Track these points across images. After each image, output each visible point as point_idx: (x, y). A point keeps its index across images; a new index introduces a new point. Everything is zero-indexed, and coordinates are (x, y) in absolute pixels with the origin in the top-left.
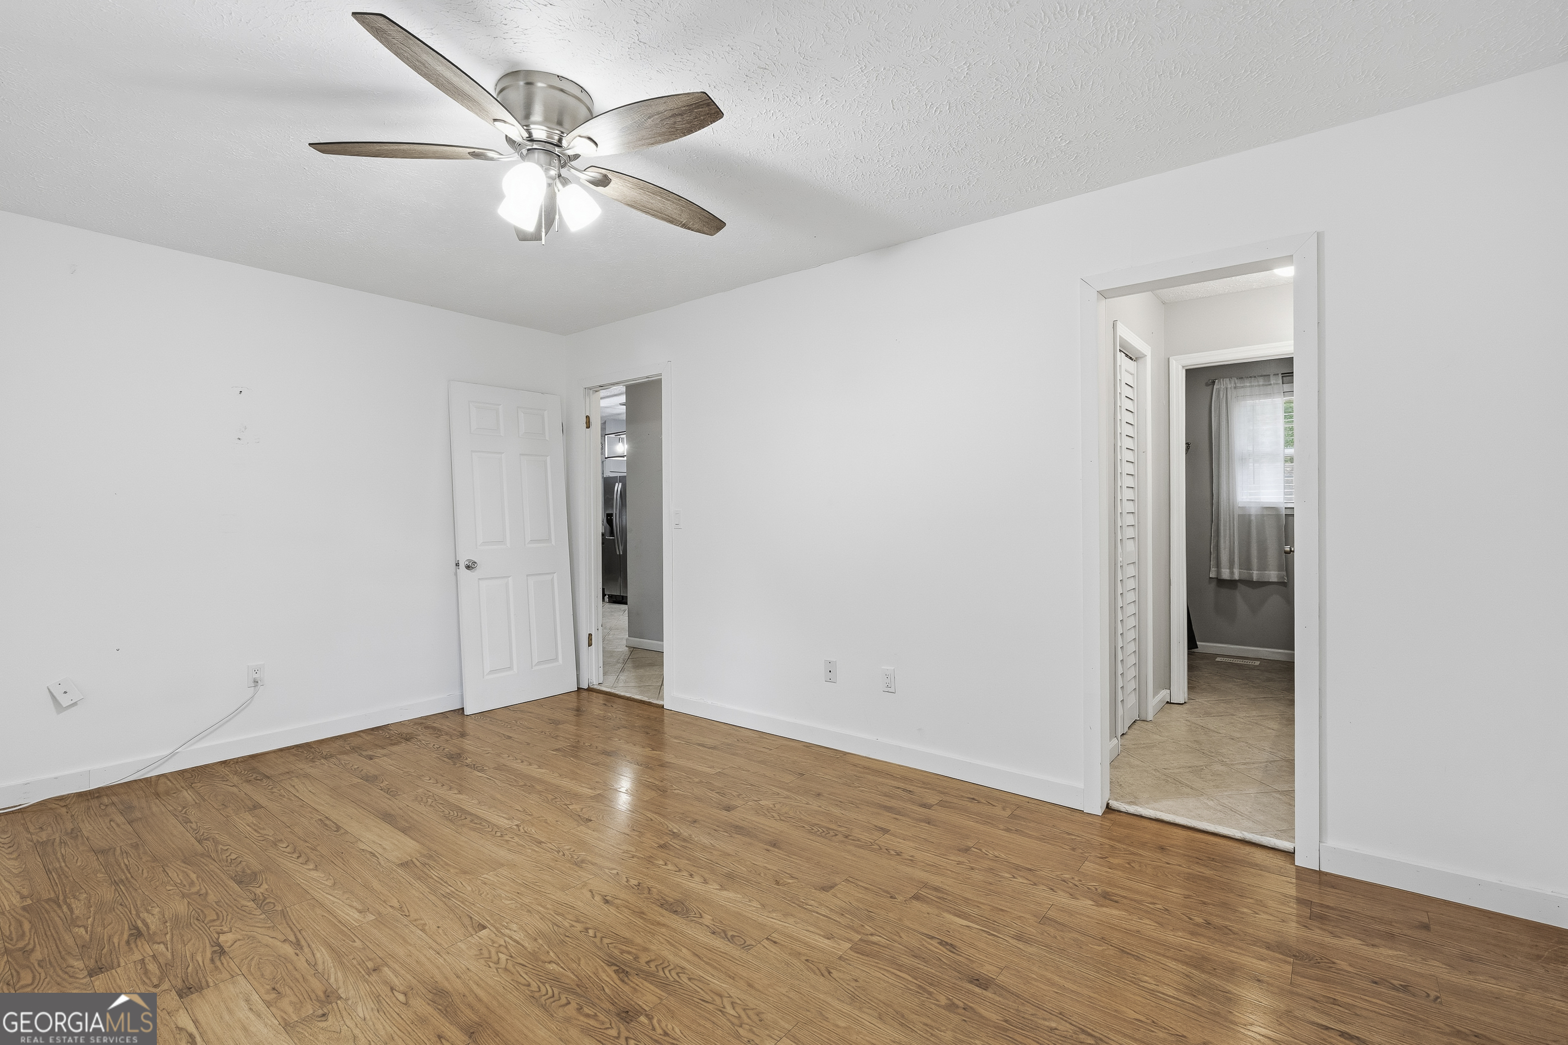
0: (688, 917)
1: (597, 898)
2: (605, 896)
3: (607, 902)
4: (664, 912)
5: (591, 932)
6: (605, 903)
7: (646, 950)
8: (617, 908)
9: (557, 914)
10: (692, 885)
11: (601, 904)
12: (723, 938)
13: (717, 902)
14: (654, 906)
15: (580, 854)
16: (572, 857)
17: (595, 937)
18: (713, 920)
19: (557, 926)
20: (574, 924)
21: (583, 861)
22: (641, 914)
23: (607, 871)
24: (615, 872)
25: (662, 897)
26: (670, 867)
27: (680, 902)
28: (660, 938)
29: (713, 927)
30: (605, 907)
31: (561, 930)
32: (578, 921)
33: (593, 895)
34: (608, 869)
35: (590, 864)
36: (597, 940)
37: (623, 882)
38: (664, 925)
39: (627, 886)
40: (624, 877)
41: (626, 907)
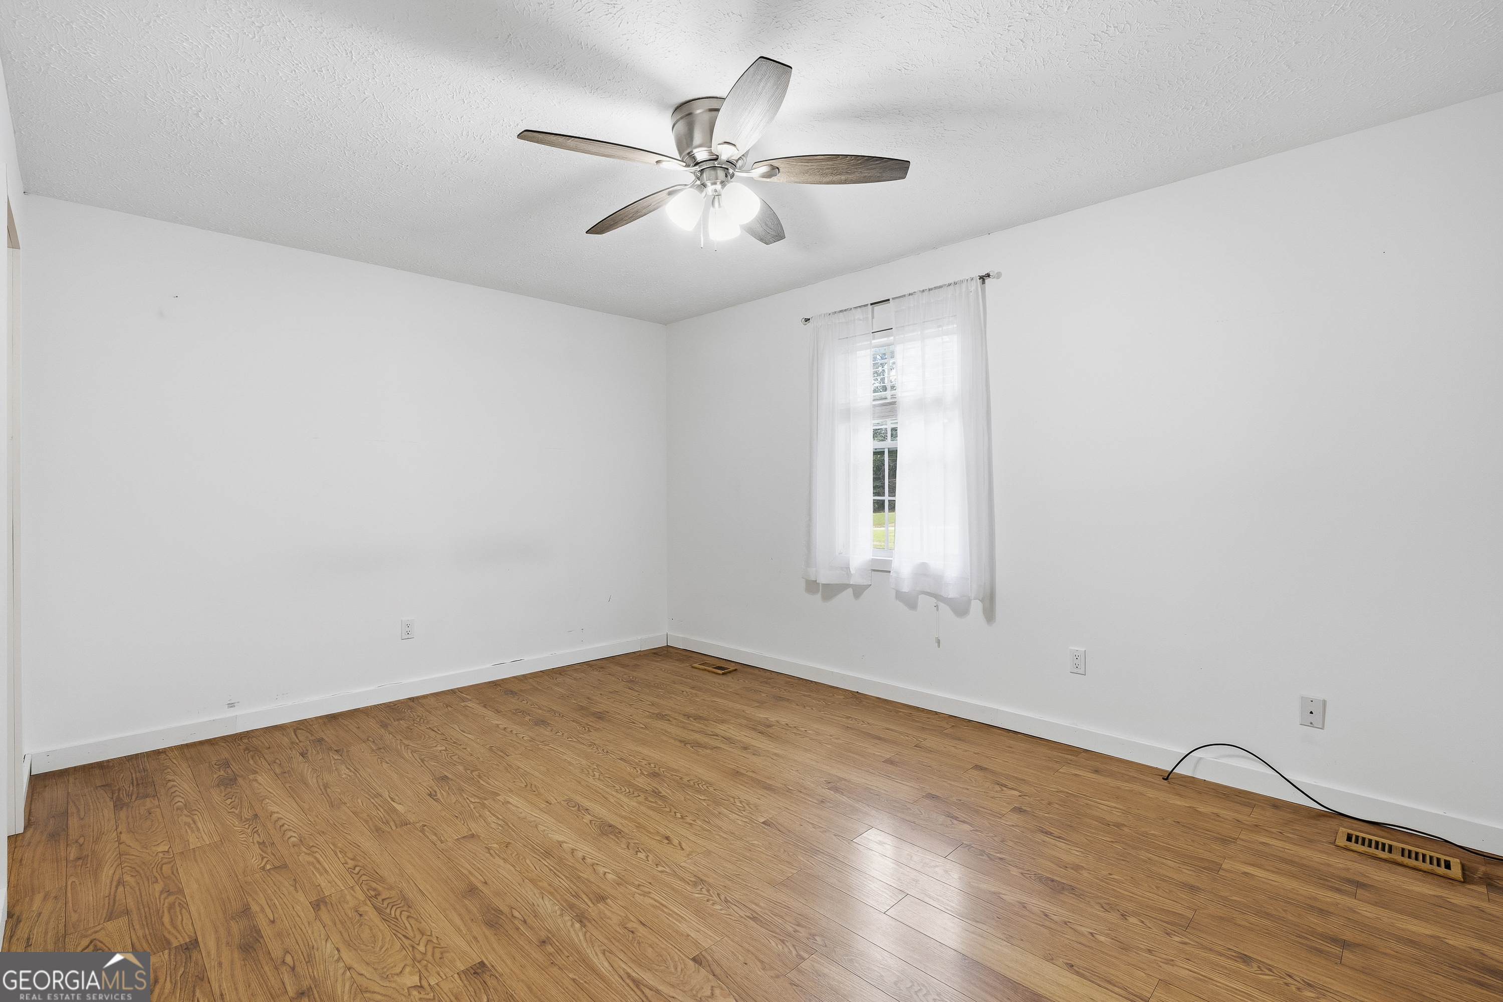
0: (602, 821)
1: (676, 842)
2: (668, 843)
3: (667, 838)
4: (620, 827)
5: (679, 815)
6: (669, 837)
7: (640, 803)
8: (658, 832)
9: (710, 831)
10: (586, 849)
11: (672, 836)
12: (581, 805)
13: (572, 832)
14: (627, 831)
15: (700, 896)
16: (708, 891)
17: (675, 813)
18: (583, 818)
19: (706, 821)
20: (693, 823)
21: (695, 884)
22: (639, 826)
23: (668, 870)
24: (660, 868)
25: (618, 839)
26: (601, 870)
27: (604, 833)
28: (627, 809)
29: (585, 814)
30: (669, 834)
31: (702, 818)
32: (690, 824)
33: (680, 845)
34: (667, 872)
35: (686, 879)
36: (674, 810)
37: (652, 856)
38: (622, 817)
39: (649, 852)
40: (650, 862)
41: (650, 833)
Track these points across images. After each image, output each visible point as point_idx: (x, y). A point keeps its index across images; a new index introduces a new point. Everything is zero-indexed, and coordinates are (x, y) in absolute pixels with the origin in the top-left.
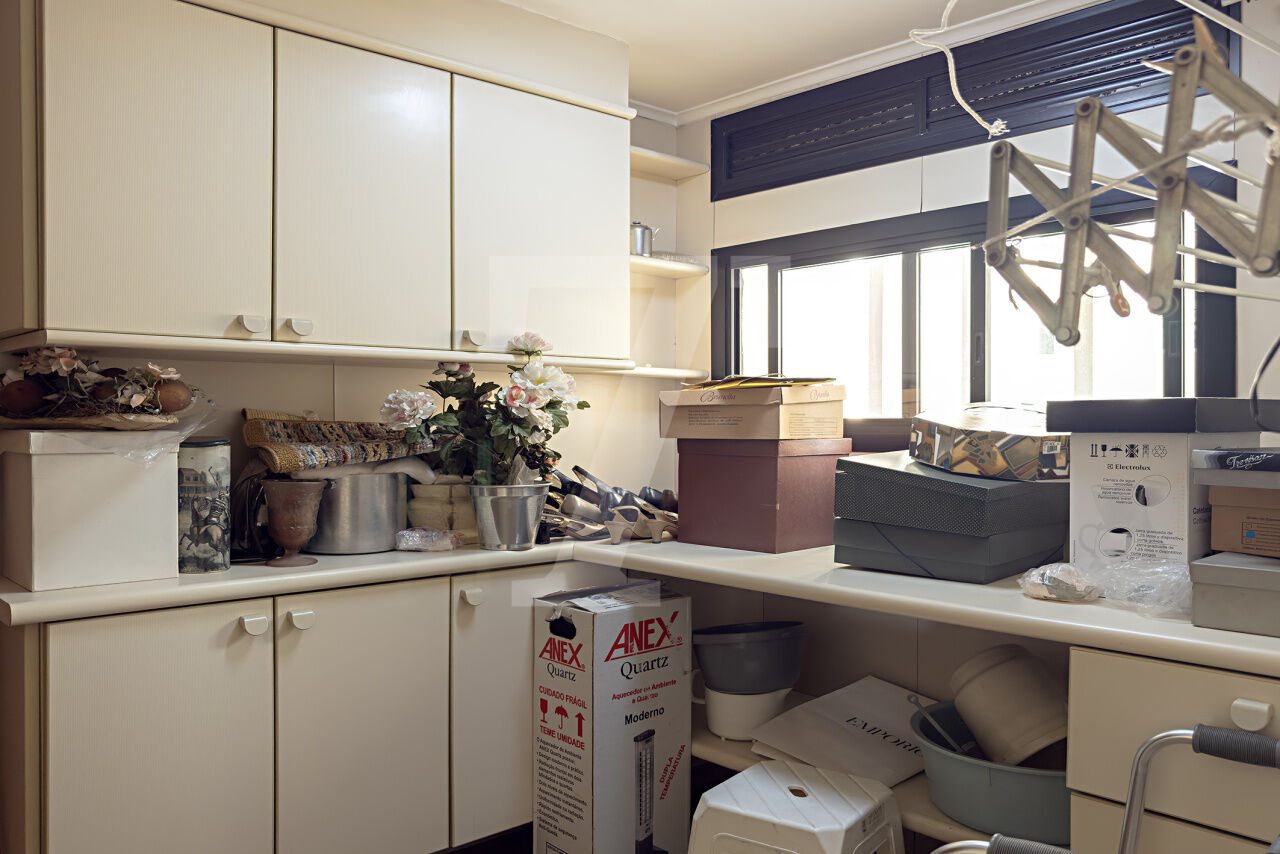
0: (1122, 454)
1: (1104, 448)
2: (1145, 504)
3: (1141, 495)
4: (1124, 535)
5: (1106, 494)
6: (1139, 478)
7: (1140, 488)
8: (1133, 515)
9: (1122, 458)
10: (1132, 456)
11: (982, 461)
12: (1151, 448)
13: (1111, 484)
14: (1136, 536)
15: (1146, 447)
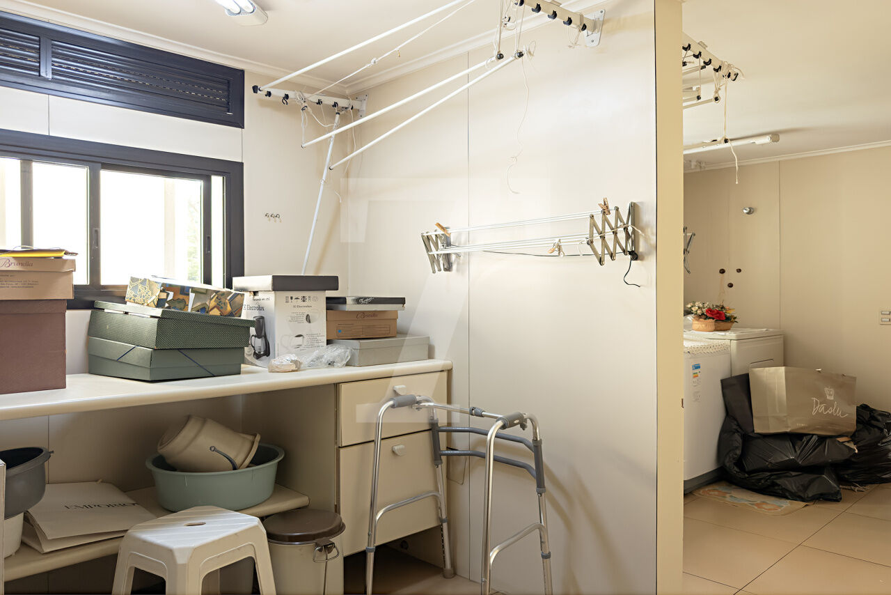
0: (300, 301)
1: (292, 298)
2: (310, 322)
3: (308, 319)
4: (301, 338)
5: (293, 319)
6: (307, 311)
7: (308, 315)
8: (305, 328)
9: (300, 302)
10: (304, 301)
11: (222, 308)
12: (312, 297)
13: (295, 315)
14: (306, 337)
15: (309, 297)
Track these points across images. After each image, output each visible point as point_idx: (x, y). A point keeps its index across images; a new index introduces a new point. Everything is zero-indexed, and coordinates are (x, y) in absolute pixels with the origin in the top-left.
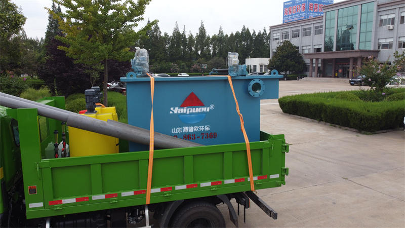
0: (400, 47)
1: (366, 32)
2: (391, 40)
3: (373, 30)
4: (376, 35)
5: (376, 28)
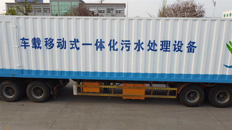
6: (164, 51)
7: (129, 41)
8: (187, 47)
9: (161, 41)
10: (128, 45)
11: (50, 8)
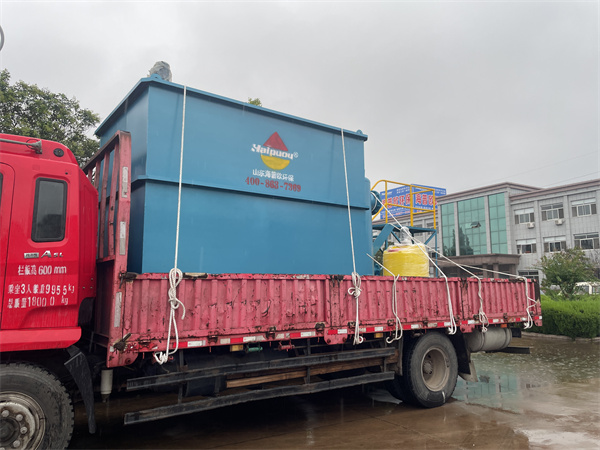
0: (546, 251)
1: (499, 231)
2: (534, 242)
3: (508, 228)
4: (512, 234)
5: (511, 226)
11: (439, 220)
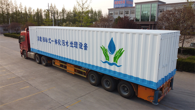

■ ■ ■ ■

• **EXERCISE DIRECTIONS**: Please transcribe each entry exactly, but skip any picture it holds.

• **FINAL ANSWER**:
Track these points across images. After each image, output each visible point as point_idx: (x, y). A point keeps its index across images; a new index introduces a new point. Everything is zero-indexed, and coordinates are (x, y) in absolute pixels with the origin in the top-left.
0: (688, 917)
1: (597, 898)
2: (605, 896)
3: (607, 902)
4: (664, 912)
5: (591, 932)
6: (605, 903)
7: (646, 950)
8: (617, 908)
9: (557, 914)
10: (692, 885)
11: (601, 904)
12: (723, 938)
13: (717, 902)
14: (654, 906)
15: (580, 854)
16: (572, 857)
17: (595, 937)
18: (713, 920)
19: (557, 926)
20: (574, 924)
21: (583, 861)
22: (641, 914)
23: (607, 871)
24: (615, 872)
25: (662, 897)
26: (670, 867)
27: (680, 902)
28: (660, 938)
29: (713, 927)
30: (605, 907)
31: (561, 930)
32: (578, 921)
33: (593, 895)
34: (608, 869)
35: (590, 864)
36: (597, 940)
37: (623, 882)
38: (664, 925)
39: (627, 886)
40: (624, 877)
41: (626, 907)
0: (602, 821)
1: (676, 842)
2: (668, 843)
3: (667, 838)
4: (620, 827)
5: (679, 815)
6: (669, 837)
7: (640, 803)
8: (658, 832)
9: (710, 831)
10: (586, 849)
11: (672, 836)
12: (581, 805)
13: (572, 832)
14: (627, 831)
15: (700, 896)
16: (708, 891)
17: (675, 813)
18: (583, 818)
19: (706, 821)
20: (693, 823)
21: (695, 884)
22: (639, 826)
23: (668, 870)
24: (660, 868)
25: (618, 839)
26: (601, 870)
27: (604, 833)
28: (627, 809)
29: (585, 814)
30: (669, 834)
31: (702, 818)
32: (690, 824)
33: (680, 845)
34: (667, 872)
35: (686, 879)
36: (674, 810)
37: (652, 856)
38: (622, 817)
39: (649, 852)
40: (650, 862)
41: (650, 833)
Track these points across images. After each image, output each visible point as point_idx: (x, y). A point keeps its index across images; a new index introduces a new point. Everything is zero-indexed, and coordinates are (x, y) in absolute pixels with the origin in the top-left.
0: (1122, 454)
1: (1104, 448)
2: (1145, 504)
3: (1141, 495)
4: (1124, 535)
5: (1106, 494)
6: (1139, 478)
7: (1140, 488)
8: (1133, 515)
9: (1122, 458)
10: (1132, 456)
11: (982, 461)
12: (1151, 448)
13: (1111, 484)
14: (1136, 536)
15: (1146, 447)
0: (300, 301)
1: (292, 298)
2: (310, 322)
3: (308, 319)
4: (301, 338)
5: (293, 319)
6: (307, 311)
7: (308, 315)
8: (305, 328)
9: (300, 302)
10: (304, 301)
11: (222, 308)
12: (312, 297)
13: (295, 315)
14: (306, 337)
15: (309, 297)
Track these points across images. After each image, output each visible point as point_idx: (x, y). A point keeps its index across images; a new index introduces a new point. Everything is zero-indexed, and coordinates are (x, y) in absolute pixels with the origin in the top-left.
0: (400, 47)
1: (366, 32)
2: (391, 40)
3: (373, 30)
4: (376, 35)
5: (376, 28)
6: (164, 51)
7: (129, 41)
8: (187, 47)
9: (161, 41)
10: (128, 45)
11: (50, 8)
0: (546, 251)
1: (499, 231)
2: (534, 242)
3: (508, 228)
4: (512, 234)
5: (511, 226)
11: (439, 220)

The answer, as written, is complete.